I have one and like it. I was like you. Didn't want to spend a ton on something that would just sit in the closet. This is a very basic machine, but with some learning you can do a lot of designs. I mainly wanted to make sweaters so this worked well for me. I've made a couple of sweaters and it worked out well. The trouble I have is finding the time to stay with it. Right now I'm looking for a summer, short sleeved pullover style maybe in cotton.


----------



## kyriakoulla (Jul 11, 2011)

Very nicely done.


----------



## JeanneHolmes (May 4, 2011)

It's a lovely sweater.
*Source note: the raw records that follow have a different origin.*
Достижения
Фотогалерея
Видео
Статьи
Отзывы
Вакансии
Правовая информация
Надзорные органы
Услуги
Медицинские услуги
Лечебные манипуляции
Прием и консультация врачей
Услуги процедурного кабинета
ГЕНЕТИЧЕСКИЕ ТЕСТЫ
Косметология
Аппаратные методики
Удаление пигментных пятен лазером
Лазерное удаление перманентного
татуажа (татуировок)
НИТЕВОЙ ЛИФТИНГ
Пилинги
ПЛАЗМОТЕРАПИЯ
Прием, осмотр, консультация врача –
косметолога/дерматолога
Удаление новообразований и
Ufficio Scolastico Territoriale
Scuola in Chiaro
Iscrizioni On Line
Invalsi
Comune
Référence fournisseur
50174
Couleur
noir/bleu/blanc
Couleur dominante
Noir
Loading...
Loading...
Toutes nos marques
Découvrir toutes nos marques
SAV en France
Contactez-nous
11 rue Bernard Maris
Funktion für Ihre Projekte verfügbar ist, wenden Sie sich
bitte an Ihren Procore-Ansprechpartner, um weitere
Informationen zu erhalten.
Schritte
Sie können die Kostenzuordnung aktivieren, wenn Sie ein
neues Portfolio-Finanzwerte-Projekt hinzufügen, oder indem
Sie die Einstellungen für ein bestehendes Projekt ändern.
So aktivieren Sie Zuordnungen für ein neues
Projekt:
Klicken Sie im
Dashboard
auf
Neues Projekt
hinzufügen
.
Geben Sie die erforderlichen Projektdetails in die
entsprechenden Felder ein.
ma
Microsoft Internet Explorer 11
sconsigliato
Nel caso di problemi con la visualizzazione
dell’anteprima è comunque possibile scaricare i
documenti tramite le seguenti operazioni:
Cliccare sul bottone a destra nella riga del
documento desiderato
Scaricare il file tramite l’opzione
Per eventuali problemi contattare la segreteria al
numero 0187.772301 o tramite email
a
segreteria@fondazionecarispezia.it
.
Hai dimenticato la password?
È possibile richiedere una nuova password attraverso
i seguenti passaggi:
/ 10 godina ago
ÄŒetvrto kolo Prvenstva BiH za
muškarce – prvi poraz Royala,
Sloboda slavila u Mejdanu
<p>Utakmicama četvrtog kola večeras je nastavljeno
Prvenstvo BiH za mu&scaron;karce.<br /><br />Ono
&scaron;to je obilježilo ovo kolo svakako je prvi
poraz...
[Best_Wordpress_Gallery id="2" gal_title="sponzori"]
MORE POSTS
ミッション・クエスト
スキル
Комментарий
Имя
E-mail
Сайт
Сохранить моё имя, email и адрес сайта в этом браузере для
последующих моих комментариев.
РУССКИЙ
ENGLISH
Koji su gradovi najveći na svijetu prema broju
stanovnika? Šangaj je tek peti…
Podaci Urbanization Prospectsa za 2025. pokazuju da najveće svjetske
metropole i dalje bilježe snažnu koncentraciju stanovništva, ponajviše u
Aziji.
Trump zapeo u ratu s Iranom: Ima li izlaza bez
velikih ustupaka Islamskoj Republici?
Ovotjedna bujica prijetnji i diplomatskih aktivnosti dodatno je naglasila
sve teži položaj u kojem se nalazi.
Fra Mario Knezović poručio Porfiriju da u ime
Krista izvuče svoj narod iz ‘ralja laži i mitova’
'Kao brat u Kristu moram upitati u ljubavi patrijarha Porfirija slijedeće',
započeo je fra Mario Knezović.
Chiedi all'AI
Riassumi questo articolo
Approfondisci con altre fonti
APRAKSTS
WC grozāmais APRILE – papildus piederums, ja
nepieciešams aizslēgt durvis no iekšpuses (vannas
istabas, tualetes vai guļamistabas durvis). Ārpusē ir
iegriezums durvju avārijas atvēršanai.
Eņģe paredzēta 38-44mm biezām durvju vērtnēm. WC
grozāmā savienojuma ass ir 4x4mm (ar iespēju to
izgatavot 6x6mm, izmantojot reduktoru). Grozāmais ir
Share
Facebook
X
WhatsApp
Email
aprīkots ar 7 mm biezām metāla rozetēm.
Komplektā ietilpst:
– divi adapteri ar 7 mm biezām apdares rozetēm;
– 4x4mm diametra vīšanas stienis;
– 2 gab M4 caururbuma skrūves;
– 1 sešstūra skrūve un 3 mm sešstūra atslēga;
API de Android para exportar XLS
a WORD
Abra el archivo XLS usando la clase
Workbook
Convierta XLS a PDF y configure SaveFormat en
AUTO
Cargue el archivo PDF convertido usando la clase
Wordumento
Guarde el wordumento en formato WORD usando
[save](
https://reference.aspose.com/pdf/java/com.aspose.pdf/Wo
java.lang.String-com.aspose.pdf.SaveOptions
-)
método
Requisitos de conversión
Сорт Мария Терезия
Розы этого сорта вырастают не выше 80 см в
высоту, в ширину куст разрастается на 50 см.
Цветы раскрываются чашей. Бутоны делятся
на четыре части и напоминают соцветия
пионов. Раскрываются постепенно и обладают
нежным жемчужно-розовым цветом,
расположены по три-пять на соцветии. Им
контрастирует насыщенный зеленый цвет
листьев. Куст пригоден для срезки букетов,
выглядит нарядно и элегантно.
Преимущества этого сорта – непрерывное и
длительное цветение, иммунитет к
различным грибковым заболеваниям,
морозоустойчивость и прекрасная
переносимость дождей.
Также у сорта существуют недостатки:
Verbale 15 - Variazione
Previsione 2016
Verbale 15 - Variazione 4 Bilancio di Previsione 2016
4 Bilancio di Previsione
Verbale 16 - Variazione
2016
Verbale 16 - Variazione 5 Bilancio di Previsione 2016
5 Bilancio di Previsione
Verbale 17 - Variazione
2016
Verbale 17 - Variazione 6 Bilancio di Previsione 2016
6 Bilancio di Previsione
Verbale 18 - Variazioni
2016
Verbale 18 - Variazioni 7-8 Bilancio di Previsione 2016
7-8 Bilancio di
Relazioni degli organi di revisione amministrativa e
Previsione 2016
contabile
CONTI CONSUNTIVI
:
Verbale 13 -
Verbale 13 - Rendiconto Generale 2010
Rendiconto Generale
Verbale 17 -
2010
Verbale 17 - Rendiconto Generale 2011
Congratulations for a job well done.


----------



## Irish maggie (May 11, 2011)

Great job and nice pattern, Good Luck :thumbup:


----------



## 30Knitter (Apr 9, 2012)

Beautiful sweater. Love the lace you put on the sleeves.


----------



## MinnieMouse (Mar 29, 2013)

Love it!


----------



## CeliaAgnus (Jun 22, 2013)

Wow,Wow and double wow. Can't wait until I can just knit a scarf.............
Just beautiful. How talented you all are.
Celia


----------



## CeliaAgnus (Jun 22, 2013)

Wow,Wow and double wow. Can't wait until I can just knit a scarf.............
Just beautiful. How talented you all are.
Celia


----------



## JulieW8 (Oct 18, 2012)

Very nice!


----------



## rhomin (Oct 8, 2013)

You would feel instantly cheerful wearing that colour! I love the lace panel on the sleeves, really pretty idea. Love the entire design I should say but it was the sleeves that I thought were totally different to anything I've seen before. Well done you producing a unique item like that.


----------



## sagkg (Jun 3, 2012)

Fabulous! I'm still a beginner, but I like to collect ideas for the future. Thanks!


----------



## sagkg (Jun 3, 2012)

Fabulous! I'm still a beginner, but I like to collect ideas for the future. Thanks!


----------



## sross512004 (Mar 4, 2011)

Beautiful work. The color is very pretty. Great job. :thumbup: :thumbup:


----------



## Ellie in Houston (Mar 10, 2011)

Daisy Mae - How did you do your ribbing - is so different? Thanks, Ellie


----------



## Daisy Mae (Dec 7, 2012)

Hi Ellie
I'm working on an LK140 (which I think is a prehistoric) LK150, same thing, just 10 less needles and therefore have no ribber. So I e-cast on the stitches, knitted the number of rows for the ribbing, then unraveled every third needle and reknitted them. It leaves kind of a scalloped edge which is kind of pretty. The one thing I should have done different is set the tension a little tighter for the ribbing. Live and learn!


----------



## Ellie in Houston (Mar 10, 2011)

Thanks DM - I will try it. You did a great job on that sweater. Can't wear long sleeves in our climate. Thanks for the help. Ellie


----------



## Weegie (Sep 1, 2012)

Beautiful sweater! Great job and such a nice colour!


----------